C’est aussi l’un des premiers romans « rock » au sens de sa langue à la fois sèche et électrique mais aussi et surtout par l’omniprésence de la musique dans ses pages (rappelons que Bret Easton Ellis appartenait pendant ses études à l’université, à un groupe de rock pour qui il écrivait des chansons). On « entend » ainsi en fond sonore différents groupes phares des années 80 rock et new Wave : Idol, Devo. Fleetwood Mac ou encore les Eagles… Les personnages fredonnent souvent les paroles des titres à la mode et qui font bien sûr écho à leurs états d’âmes : « Tout droit dans les ténèbres, nous sommes allés droit dans les ténèbres, en franchissant la ligne, oui droit dans les ténèbres, droit dans la nuit… »

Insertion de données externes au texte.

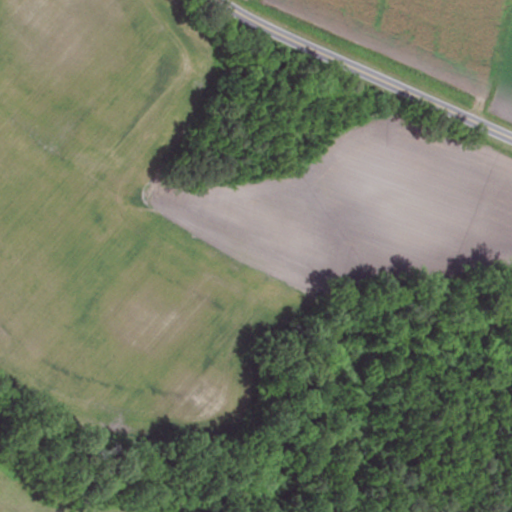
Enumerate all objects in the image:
road: (365, 74)
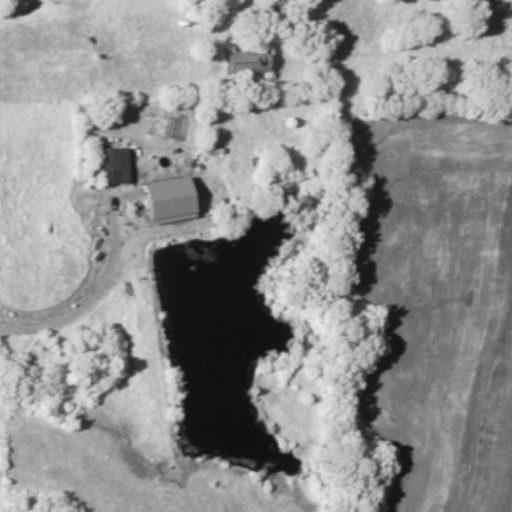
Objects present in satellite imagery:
road: (65, 4)
building: (244, 62)
building: (112, 166)
road: (79, 308)
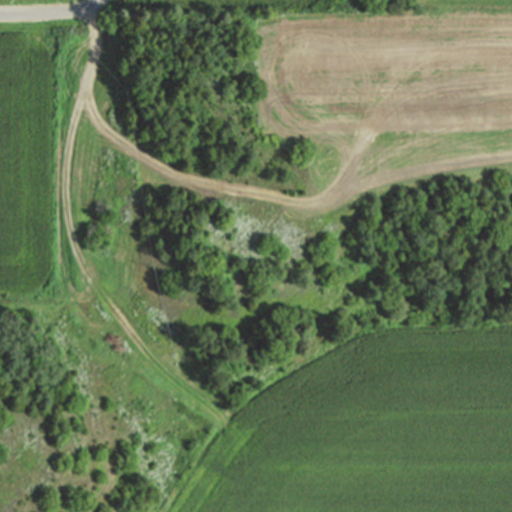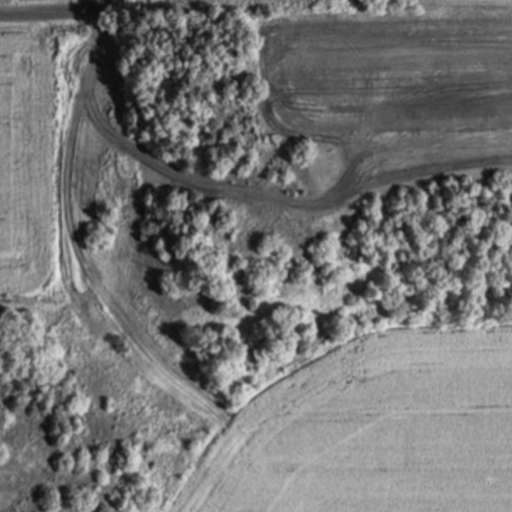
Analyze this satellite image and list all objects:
road: (51, 12)
road: (283, 199)
road: (76, 243)
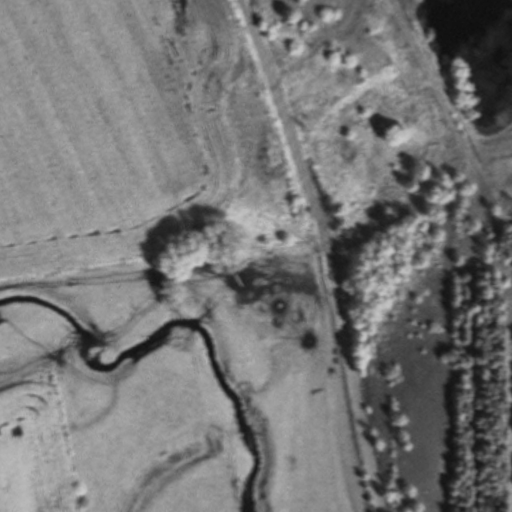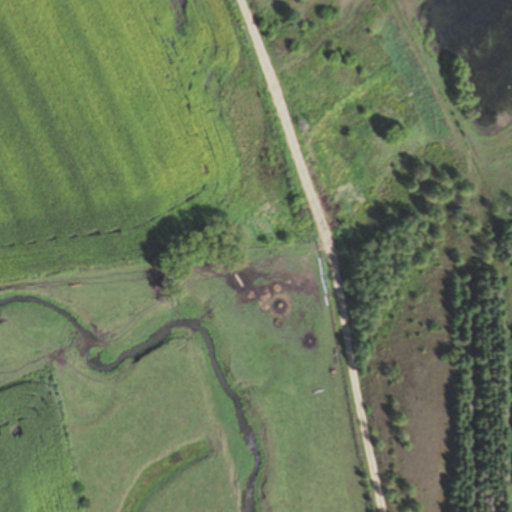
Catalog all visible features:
road: (324, 254)
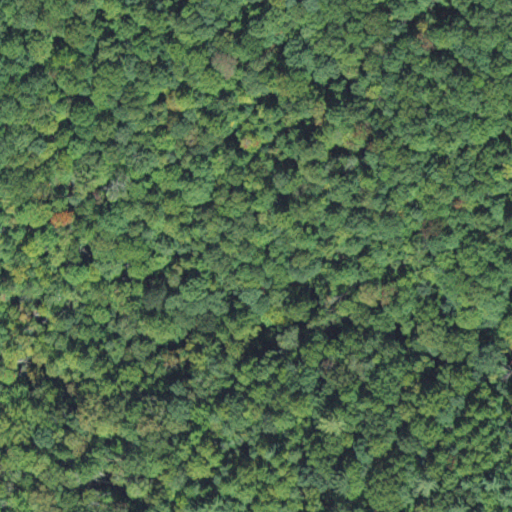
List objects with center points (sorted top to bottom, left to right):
road: (432, 245)
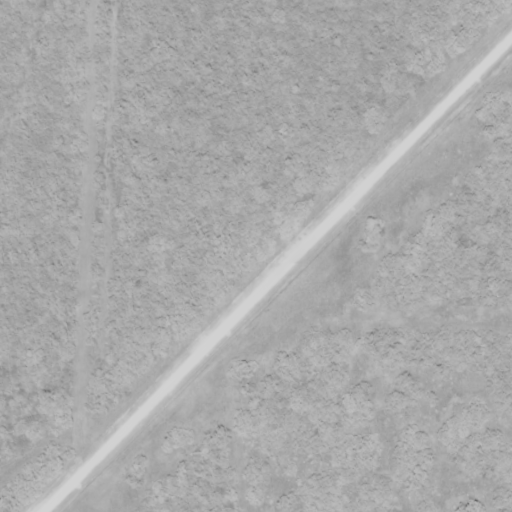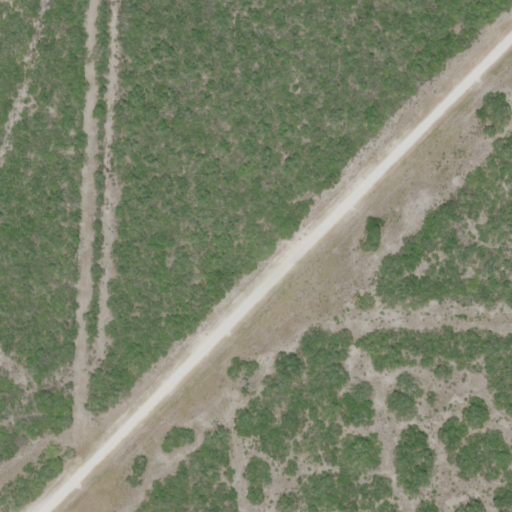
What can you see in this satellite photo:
road: (276, 272)
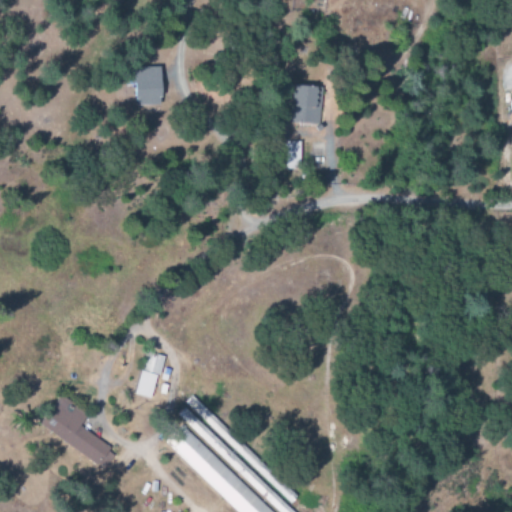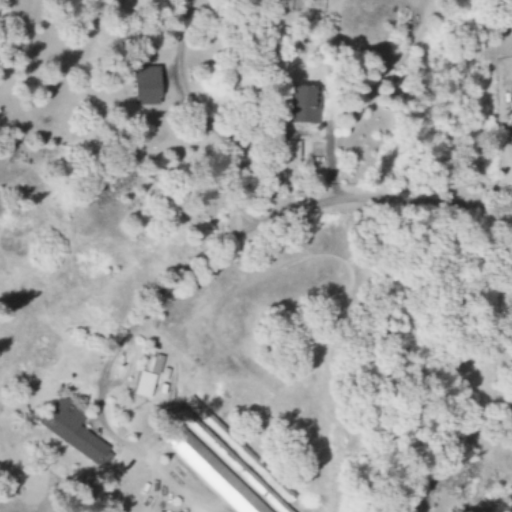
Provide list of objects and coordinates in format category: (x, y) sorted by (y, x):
building: (145, 85)
building: (305, 104)
building: (291, 155)
building: (511, 176)
building: (147, 375)
building: (75, 432)
building: (238, 447)
building: (231, 460)
building: (213, 472)
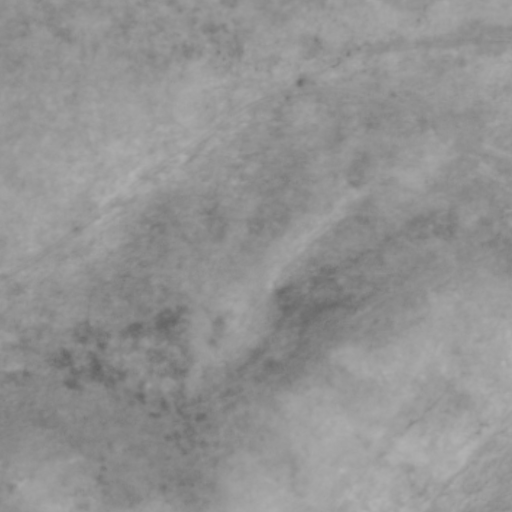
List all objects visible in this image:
road: (245, 118)
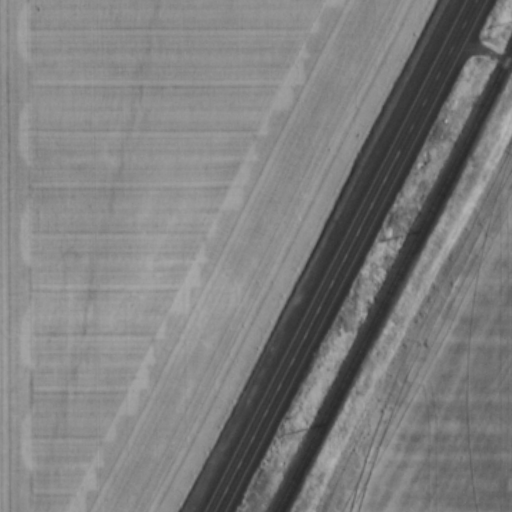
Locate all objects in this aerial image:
road: (342, 256)
railway: (393, 277)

Finalement il y a peu de scènes « trash » dans ce roman (comparé à un American psycho ) et l’ensemble reste plus suggestif et subversif qu’autre chose (comme le viol collectif d’une fillette de douze ans ou le visionnage d’un porno snuff). Ellis introduit aussi la prostitution à travers le personnage de Julian, ami d’enfance du narrateur qui pour payer ses dettes de drogue est pris au piège de cet engrenage. L’attitude du narrateur à son égard est très ambivalente en particulier quand il l’accompagne lors d’une passe pour que ce dernier le rembourse : « Et pendant que l’ascenseur descend, passe au premier étage, au rez-de-chaussée et descend encore, je comprends que l’argent est sans importance. Que seule compte une chose : je désire voir le pire. » Une réflexion qui sonne comme une prophétie pour son futur personnage Patrick Bateman…

Paroles de l’auteur (extrait de son roman  Lunar Park  au sujet de  Moins que zéro) :


« Quand j’étais étudiant (…), j’ai suivi un cours d’atelier d’écriture et produit pendant l’hiver 1983 un manuscrit qui a fini par devenir Moins que zéro . Il relatait en détail les vacances de Noël d’un jeune-homme riche, égaré, sexuellement ambigu, revenant de son université de l’Est à Los Angeles – plus exactement à Beverly Hills – et toutes les fêtes qu’il traversait et les drogues qu’il absorbait et tous les garçons et les filles avec qui il couchait et tous les amis qu’il observait passivement s’enfoncer dans l’accoutumance, la prostitution et l’apathie profonde. (…) C’était une mise en accusation non seulement d’un mode de vie qui m’était familier, mais aussi des années Reagan, et indirectement, de l’état présent de la civilisation occidentale. (…) Le roman a été considéré comme une autobiographie mais c’était plutôt un roman à clés et ses scènes à sensation (le porno snuff, le viol collectif d’une fille de douze ans, le cadavre en décomposition dans la ruelle, le meurtre au drive-in) étaient tirés des ragots épouvantables qui s’échangeaient dans la bande que je fréquentais à L.A et non d’une quelconque expérience personnelle. Mais les journaux se sont fortement inquiétés du contenu « choquant » du livre et tout particulièrement de son style : des scènes très brèves écrites sous la forme d’un haïku contrôlé, cinématographique. Le livre était court, c’était une lecture facile (on pouvait avaler ce « bonbon noir » – New-York Magazine- en deux heures) et en raison de sa typographie assez large (et des chapitres qui ne dépassaient jamais une page ou deux), il avait la réputation d’être le roman de la « génération MTV ».


Le roman a été porté à l’écran en 1987 par Marek Kanievska avec Andrew Mc Carthy, Jami Gertz, Robert Downey Jr et James Spader.